Sanchez, to elaborate now that I've regained some of my strength, what I--most simply--meant was that regardless of a nation's socialist ideology or internationalist aspirations, it still functioned as a polity with identifiable and agreed upon boundaries, a national budget limited to some extent by the realm of the material, a defined population, and so on.

What I meant in a more complex fashion was that, despite the Soviet Union's "multi-national" character (and the same goes for Yugoslavia, I've been told), the Russians treated it simply as an expanded Russian nation. A fictional character in some book I once read remarked that you knew you were a superhero if the rest of the world complained you were tourists and that your citizens didn't know the language. I imagine this sentiment is to some extent the source of Russian nationalism at this point. In a similar vein, the Soviet Union ironically functioned to grant certain nations boundaries they had never had before. These borders may have been drawn with the intention of obfuscating the growth of national movements, but, aside from the Kazakhs at some points, they nevertheless were "republics" with non-Russian ethnic majorities, and named accordingly. Especially as it pertains to Central Asia, the Soviet period was the first point in which they received this explicit national recognition, and in many ways you could say that authority merely devolved to the level of the former SSR following the Soviet Union's collapse.

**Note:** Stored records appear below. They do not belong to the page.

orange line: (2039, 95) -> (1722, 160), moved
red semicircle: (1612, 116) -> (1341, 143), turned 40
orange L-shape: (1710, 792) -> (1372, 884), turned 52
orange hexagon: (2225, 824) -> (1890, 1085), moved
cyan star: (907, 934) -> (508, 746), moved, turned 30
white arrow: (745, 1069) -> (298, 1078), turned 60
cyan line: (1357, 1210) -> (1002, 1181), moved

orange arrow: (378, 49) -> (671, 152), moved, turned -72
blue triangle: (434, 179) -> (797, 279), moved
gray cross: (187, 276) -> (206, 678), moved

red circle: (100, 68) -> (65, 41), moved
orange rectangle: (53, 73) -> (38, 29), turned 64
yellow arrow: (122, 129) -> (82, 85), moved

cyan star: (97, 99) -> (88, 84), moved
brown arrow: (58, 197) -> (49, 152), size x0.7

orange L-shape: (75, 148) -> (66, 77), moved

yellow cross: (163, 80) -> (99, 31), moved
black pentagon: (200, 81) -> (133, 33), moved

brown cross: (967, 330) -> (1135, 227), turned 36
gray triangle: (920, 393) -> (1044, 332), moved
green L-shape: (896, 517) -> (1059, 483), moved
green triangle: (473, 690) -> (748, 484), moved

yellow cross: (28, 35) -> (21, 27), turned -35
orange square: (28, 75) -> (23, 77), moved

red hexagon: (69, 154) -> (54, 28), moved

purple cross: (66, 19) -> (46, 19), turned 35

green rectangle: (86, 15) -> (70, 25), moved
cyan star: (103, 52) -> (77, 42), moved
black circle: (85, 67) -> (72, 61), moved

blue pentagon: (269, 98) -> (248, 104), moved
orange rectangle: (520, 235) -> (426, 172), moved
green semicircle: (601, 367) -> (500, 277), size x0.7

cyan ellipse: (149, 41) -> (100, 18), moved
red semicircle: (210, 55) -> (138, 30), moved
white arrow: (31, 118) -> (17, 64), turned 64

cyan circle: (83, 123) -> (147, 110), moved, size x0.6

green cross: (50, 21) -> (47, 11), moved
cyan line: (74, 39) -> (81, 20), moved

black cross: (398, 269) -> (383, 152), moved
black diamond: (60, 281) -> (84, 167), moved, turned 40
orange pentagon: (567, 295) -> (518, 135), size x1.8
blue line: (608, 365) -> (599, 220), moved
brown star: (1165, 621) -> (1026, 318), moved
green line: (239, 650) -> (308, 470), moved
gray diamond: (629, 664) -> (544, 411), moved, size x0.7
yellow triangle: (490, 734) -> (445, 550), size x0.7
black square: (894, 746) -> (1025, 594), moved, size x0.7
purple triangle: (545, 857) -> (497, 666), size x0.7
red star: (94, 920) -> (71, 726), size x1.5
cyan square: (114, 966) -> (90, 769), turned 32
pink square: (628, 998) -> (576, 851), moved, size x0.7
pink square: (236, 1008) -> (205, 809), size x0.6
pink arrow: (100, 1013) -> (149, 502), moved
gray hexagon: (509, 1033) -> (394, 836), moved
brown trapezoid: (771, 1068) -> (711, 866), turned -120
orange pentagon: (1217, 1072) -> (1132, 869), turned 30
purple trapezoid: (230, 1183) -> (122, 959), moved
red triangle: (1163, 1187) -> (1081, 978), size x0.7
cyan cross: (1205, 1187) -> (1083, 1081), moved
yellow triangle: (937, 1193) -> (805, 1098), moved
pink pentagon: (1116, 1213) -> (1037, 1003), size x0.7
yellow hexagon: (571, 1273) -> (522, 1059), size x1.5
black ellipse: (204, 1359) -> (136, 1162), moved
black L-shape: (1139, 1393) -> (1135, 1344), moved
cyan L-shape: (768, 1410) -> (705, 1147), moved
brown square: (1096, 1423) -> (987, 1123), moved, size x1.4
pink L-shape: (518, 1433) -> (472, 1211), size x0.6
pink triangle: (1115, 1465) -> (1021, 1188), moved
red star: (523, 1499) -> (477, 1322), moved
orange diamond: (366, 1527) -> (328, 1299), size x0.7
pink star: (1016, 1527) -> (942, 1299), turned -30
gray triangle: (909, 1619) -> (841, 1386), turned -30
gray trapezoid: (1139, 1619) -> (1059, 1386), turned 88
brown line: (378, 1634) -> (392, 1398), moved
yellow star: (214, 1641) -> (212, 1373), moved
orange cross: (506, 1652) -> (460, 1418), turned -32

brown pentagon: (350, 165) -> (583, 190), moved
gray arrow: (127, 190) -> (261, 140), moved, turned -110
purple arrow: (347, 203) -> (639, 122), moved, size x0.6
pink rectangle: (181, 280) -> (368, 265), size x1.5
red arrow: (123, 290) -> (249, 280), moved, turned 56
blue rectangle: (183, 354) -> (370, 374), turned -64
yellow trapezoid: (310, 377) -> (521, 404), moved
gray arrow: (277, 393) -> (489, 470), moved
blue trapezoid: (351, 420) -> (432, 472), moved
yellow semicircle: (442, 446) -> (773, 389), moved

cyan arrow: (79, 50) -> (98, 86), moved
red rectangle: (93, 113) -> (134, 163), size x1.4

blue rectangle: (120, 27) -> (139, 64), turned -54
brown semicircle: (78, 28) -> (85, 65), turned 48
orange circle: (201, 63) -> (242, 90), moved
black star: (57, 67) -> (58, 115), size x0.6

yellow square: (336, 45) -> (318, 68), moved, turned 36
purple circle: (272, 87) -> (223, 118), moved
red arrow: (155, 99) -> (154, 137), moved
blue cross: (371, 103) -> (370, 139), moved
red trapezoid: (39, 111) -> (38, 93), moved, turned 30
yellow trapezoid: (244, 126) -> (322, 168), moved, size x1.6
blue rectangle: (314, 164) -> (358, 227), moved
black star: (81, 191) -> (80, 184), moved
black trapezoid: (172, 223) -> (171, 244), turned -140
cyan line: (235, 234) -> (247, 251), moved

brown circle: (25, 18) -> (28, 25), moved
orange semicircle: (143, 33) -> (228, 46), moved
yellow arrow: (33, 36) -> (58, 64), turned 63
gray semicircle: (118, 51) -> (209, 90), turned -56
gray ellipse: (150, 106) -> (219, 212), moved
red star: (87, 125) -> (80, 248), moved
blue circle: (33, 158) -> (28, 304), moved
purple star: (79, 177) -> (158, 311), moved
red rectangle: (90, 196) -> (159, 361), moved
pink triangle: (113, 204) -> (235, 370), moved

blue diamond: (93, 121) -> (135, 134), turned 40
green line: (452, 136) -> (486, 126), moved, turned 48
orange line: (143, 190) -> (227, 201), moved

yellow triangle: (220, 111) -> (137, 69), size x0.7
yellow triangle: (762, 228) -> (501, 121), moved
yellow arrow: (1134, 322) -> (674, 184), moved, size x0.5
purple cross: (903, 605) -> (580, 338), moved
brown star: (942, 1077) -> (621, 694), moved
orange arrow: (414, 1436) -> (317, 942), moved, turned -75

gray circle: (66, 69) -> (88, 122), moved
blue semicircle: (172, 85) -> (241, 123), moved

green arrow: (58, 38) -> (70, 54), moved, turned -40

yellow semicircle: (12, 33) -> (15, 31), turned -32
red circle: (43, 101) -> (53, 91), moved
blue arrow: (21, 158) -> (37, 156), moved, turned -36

What I believe clash meant--and I agree with this in limited portions--was that socialism can theoretically function in a number of societies; one could have a socialist economy in a Christian nation and simultaneously have socialism reign supreme somewhere else marked by sexual liberty and the like. It seems clash divides the world much more by culture and cultural orientation rather than by system; and sees these systems (capitalism, socialism, liberalism) as simply serving the ends of national promotion. In such a context, he likely favors what he simply believes "works" in any particular context.